Une information sur le médicament : oui, mais objective !

Du 16 au 20 octobre, le syndicat des entreprises pharmaceutiques mène une vaste campagne de communication à destination du grand public pour promouvoir le bon usage du médicament. Pour le président de la Mutualité Française, Jean-Pierre Davant, l'information sur le médicament est indispensable mais elle doit avant tout être "objective et dénuée de tout intérêt commercial".

Le syndicat de l'industrie pharmaceutique vient de lancer une campagne intitulée : "Le médicament, parlons-en !" Du 16 au 20 octobre, les firmes regroupées sous la bannière du Leem (Les Entreprises du médicament) nous invite à "mieux comprendre le médicament pour mieux se soigner". Forums, débats citoyens, visites de labos : en apparence, cette opération de communication ne vise qu'à promouvoir le bon usage du médicament. Mais ses objectifs s'arrêtent-ils là ?

"Les industriels du médicament reprennent toujours les campagnes de santé publique à leur compte. Il se font les défenseurs de sujets consensuels pour nous faire croire qu'ils ne visent qu'à l'intérêt général", analyse Philippe Pignarre, un observateur averti des pratiques des labos. Directeur de la maison d'édition "Les empêcheurs de penser en rond" (Le Seuil), cet enseignant à Paris-VIII a travaillé pendant des années dans de grands groupes pharmaceutiques.

"Progressivement, nous explique cet expert, ces campagnes sont destinées à habituer le public à la présence de l'industrie pharmaceutique dans son univers quotidien. N'oublions pas qu'au même moment où elle lance cette campagne de communication en France, elle se bat au niveau de Bruxelles pour avoir le droit de faire de la pub sur les médicaments prescrits, remboursables par l'assurance maladie". Actuellement en France, la publicité sur les médicaments est strictement réglementée : elle ne peut s'exercer que dans le cadre de l'automédication.

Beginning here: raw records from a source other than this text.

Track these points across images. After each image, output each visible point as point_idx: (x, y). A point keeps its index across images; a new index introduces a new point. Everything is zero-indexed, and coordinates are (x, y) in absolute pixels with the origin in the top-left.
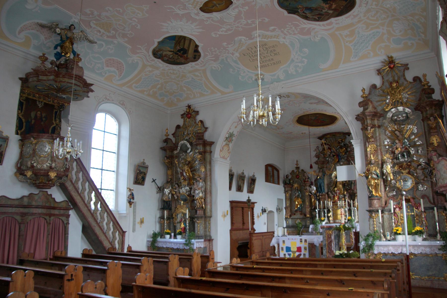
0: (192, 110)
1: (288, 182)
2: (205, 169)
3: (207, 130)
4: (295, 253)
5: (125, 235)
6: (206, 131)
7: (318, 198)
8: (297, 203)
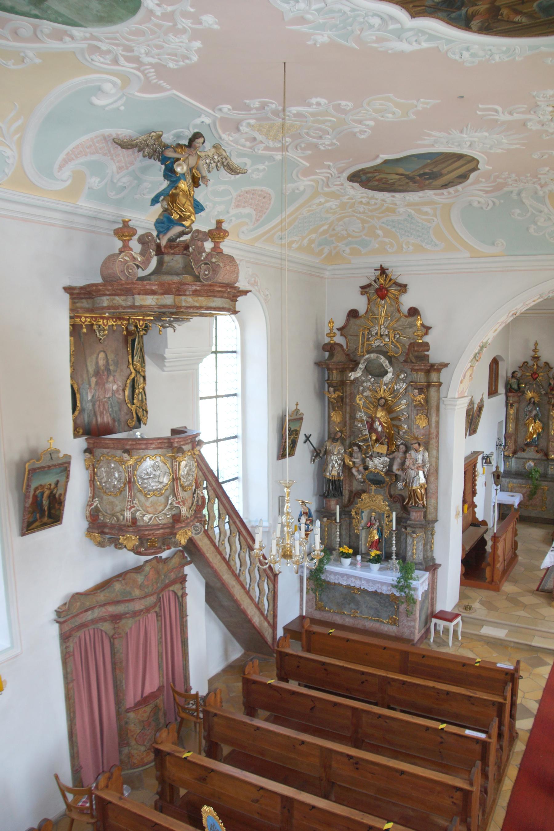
0: (390, 280)
1: (515, 386)
2: (428, 422)
3: (430, 331)
6: (426, 334)
8: (531, 429)
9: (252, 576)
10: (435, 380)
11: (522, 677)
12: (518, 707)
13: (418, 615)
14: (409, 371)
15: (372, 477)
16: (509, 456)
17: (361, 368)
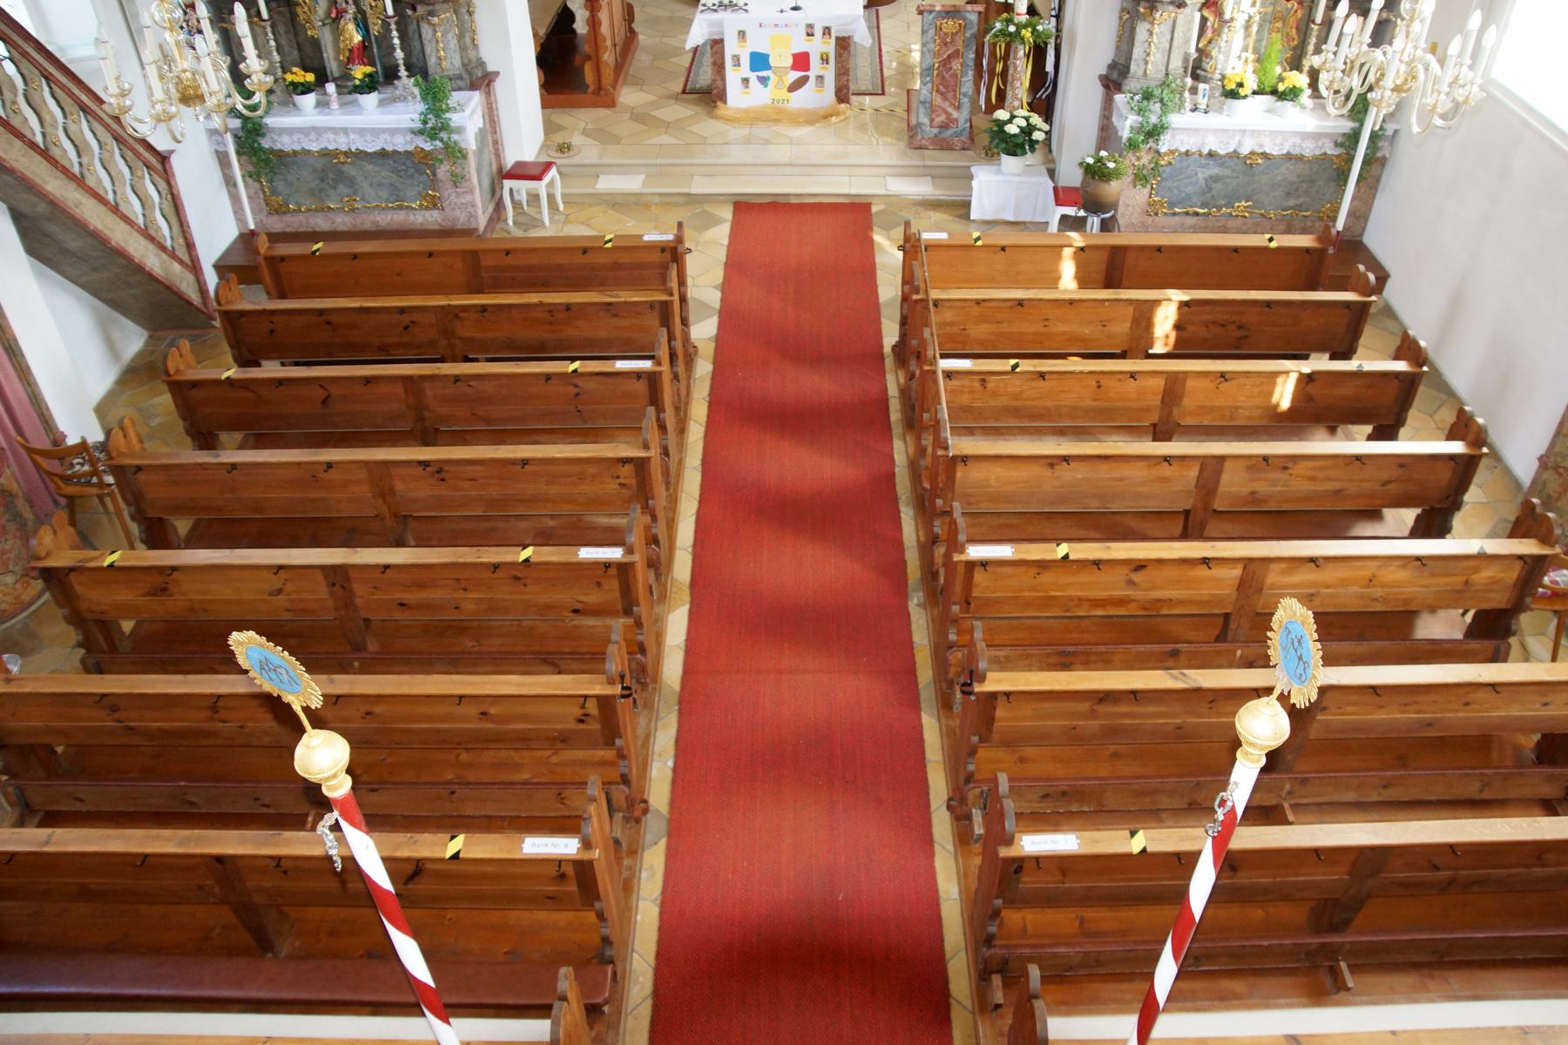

Dans les deux pays où elle existe – les Etats-Unis et la Nouvelle Zélande – la publicité sur les médicaments engendre de nombreux effets pervers : augmentation de la consommation médicamenteuse nationale, pression des patients sur les médecins, relâchement des pratiques de prévention. Aux Etats-Unis, par exemple, les jeunes qui regardent fréquemment les campagnes des labos sont enclins à moins se protéger du sida, en raison de l'image positive des personnes contaminées, telle qu'elle est véhiculée par les spots publicitaires.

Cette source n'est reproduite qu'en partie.